#### Input for this task:
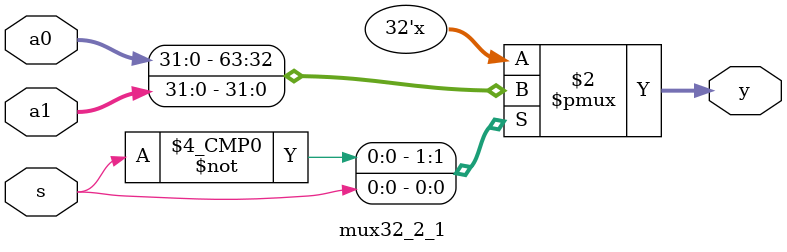
<source format=v>
module mux32_2_1(a0,a1,s,y
    );
	 input [31:0] a0,a1;
	 input s;
	 output [31:0] y;
	 
	 reg [31:0] y;
	 always @ (*)
		begin
			case(s)
				1'b0: y=a0;
				1'b1: y=a1;
				default: y=32'hxxxxxxxx; 
			endcase
		end
endmodule

</source>
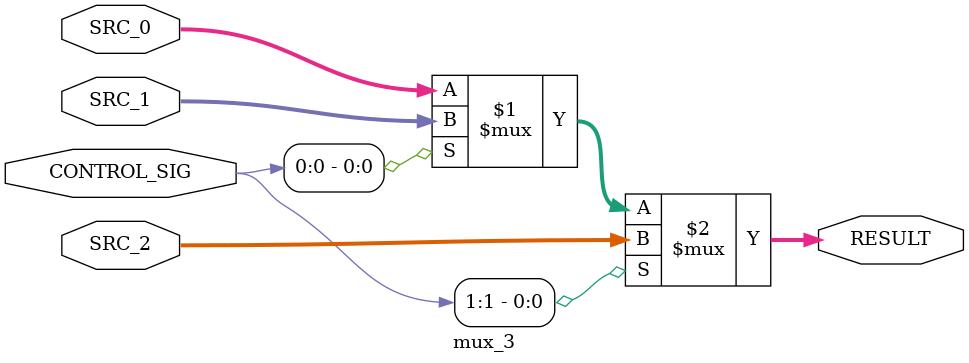
<source format=v>
module mux_3(input [1:0]  CONTROL_SIG,
             input  [31:0] SRC_0, SRC_1, SRC_2,
             output [31:0] RESULT);
    assign RESULT = CONTROL_SIG[1] ? SRC_2 : (CONTROL_SIG[0] ? SRC_1 : SRC_0);
endmodule

</source>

#### Work item:
When a line of the material holds the string "RESULT", copy that line.

#### Solved problem:
             output [31:0] RESULT);
    assign RESULT = CONTROL_SIG[1] ? SRC_2 : (CONTROL_SIG[0] ? SRC_1 : SRC_0);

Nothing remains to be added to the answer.